*** PROVIDED DATA Section Begins ***
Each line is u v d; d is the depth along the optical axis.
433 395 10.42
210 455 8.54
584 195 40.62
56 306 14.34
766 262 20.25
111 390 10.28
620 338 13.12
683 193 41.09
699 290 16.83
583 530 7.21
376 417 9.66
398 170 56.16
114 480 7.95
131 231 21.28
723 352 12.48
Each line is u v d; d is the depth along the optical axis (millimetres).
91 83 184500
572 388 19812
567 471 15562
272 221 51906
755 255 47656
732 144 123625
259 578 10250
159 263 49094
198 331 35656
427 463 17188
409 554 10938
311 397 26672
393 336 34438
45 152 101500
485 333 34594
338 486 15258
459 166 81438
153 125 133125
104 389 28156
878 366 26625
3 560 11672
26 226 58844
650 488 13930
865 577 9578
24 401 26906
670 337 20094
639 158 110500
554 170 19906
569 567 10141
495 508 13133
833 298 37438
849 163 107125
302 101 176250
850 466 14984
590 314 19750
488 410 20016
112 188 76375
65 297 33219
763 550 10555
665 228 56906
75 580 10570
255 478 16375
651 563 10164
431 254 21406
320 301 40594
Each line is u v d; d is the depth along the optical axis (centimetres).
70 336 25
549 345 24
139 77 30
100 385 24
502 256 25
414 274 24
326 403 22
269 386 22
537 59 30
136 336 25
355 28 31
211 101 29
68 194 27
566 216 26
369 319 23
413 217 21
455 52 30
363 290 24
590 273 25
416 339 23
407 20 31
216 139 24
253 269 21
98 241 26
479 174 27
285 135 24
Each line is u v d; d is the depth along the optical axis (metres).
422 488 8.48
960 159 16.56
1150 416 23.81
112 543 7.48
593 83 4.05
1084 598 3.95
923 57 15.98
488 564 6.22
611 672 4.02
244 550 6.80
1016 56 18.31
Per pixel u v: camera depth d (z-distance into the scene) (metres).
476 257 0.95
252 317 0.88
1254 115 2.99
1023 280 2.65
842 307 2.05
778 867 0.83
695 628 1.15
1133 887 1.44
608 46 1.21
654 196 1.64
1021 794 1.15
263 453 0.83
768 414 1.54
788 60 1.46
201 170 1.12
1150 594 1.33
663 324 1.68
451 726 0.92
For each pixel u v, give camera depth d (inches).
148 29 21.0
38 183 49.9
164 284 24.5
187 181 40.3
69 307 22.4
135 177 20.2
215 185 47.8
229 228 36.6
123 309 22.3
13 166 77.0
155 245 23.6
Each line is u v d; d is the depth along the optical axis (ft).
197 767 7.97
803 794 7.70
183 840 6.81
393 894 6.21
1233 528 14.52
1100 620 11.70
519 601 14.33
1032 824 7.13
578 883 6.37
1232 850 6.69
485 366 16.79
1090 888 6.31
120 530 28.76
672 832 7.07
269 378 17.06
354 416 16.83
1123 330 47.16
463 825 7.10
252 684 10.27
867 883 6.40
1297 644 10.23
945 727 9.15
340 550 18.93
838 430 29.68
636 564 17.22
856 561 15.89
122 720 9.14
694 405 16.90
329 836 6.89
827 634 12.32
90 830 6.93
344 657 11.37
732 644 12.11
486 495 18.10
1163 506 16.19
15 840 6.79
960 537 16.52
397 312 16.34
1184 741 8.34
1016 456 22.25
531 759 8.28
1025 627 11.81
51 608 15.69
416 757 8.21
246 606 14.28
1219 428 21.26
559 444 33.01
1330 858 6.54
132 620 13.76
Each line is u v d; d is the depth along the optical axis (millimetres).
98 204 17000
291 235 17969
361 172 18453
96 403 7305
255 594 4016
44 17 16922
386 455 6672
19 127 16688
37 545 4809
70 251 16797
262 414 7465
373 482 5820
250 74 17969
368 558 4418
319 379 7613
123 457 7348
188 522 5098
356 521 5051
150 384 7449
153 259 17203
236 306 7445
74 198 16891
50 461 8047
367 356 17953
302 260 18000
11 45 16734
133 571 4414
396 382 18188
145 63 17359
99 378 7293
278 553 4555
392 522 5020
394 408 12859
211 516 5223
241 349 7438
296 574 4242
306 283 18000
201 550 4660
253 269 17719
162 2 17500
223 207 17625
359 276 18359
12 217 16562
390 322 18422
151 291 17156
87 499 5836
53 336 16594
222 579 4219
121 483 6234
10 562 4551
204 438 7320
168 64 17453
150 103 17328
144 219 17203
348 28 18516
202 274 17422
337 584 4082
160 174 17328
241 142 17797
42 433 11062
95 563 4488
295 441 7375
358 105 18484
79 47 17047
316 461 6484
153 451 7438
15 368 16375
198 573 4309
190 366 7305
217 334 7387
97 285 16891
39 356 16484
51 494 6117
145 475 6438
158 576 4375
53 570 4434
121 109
*** PROVIDED DATA Section Ends ***
# [WHAT TO PRODUCE]
Go through the records above. Copy each line in which the string "axis" appears.

# [ANSWER TO THIS EXERCISE]
Each line is u v d; d is the depth along the optical axis.
Each line is u v d; d is the depth along the optical axis (millimetres).
Each line is u v d; d is the depth along the optical axis (centimetres).
Each line is u v d; d is the depth along the optical axis (metres).
Each line is u v d; d is the depth along the optical axis (ft).
Each line is u v d; d is the depth along the optical axis (millimetres).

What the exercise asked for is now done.